To get students to create music they had to become composers. I asked every student to write a solo piece for their instrument. The first pieces they wrote were generally imitations of music they were already playing. However, little by little they became more inventive and imaginative. These experiences broadened their insights and knowledge about how composers constructed music. This proved to be invaluable because it helped them better understand the music they studied in band and chamber groups.

     There were many things that attracted band members to the Ithaca High School music building. Foremost were the band’s musical activities, but students also came before and after school and during lunch breaks to read the band bulletin board and look at hundreds of photographs of the band and themselves that lined the corridors of the music building. The pictures were a huge attraction.

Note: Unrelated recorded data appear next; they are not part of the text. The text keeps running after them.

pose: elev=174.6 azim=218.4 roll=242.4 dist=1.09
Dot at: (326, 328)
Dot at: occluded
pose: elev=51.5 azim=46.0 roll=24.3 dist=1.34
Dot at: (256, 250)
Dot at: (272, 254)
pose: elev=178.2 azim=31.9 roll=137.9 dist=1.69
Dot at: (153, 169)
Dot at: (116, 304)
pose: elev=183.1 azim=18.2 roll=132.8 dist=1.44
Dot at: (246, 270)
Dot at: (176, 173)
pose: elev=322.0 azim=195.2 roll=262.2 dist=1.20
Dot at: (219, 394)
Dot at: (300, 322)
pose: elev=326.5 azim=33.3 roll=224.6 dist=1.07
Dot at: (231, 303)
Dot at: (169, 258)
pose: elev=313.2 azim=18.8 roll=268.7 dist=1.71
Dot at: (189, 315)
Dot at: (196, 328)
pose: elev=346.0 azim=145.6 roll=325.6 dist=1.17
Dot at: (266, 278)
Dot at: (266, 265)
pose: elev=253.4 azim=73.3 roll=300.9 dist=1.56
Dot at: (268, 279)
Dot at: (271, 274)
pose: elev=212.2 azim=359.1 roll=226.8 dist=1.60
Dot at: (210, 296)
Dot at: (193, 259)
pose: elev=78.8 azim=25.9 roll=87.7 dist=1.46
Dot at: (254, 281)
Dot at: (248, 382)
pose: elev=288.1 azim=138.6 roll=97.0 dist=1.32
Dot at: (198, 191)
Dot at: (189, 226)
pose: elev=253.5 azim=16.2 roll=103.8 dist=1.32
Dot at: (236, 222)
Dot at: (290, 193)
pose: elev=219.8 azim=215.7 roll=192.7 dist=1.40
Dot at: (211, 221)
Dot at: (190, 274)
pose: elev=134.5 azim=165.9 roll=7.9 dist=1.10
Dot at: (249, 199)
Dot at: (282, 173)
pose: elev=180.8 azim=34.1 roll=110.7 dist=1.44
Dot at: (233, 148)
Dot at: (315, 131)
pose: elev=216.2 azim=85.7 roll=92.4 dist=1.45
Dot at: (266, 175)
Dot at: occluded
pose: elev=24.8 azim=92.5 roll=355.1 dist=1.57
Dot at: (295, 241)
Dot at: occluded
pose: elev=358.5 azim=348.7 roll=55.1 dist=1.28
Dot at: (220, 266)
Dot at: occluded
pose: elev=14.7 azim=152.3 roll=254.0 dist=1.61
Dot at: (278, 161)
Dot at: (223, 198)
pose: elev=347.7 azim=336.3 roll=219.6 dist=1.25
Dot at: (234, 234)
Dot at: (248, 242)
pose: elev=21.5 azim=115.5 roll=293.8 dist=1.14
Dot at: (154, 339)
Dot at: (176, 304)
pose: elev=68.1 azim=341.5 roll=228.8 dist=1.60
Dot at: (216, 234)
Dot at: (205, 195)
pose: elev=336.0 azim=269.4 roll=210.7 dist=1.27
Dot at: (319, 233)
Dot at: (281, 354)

The band bulletin board, located outside my office, contained a broad range of notices: rehearsal plans for the next three days, important announcements about band activities, community musical events, articles, information about visiting guest artists, letters addressed to the band, and scholastic and athletic achievements of band members.
     Fundraising activities were also group oriented. We kept individual fundraising to a minimum, but painted houses as a group over a weekend and organized huge chicken barbecues each year. Doing things together was one of the things that defined the Ithaca High School Band.
     I believed that the students I taught at Ithaca High School were extremely special. Therefore I thought I had to create the best program possible – one that was so exciting and interesting that it would stimulate and motivate everyone to become the best they could be. Membership in the Ithaca High School Band took great commitment, dedication, and hard work from everyone. Students became aware that seeking excellence required extraordinary dedication and effort, and we all strived to be the best we could be.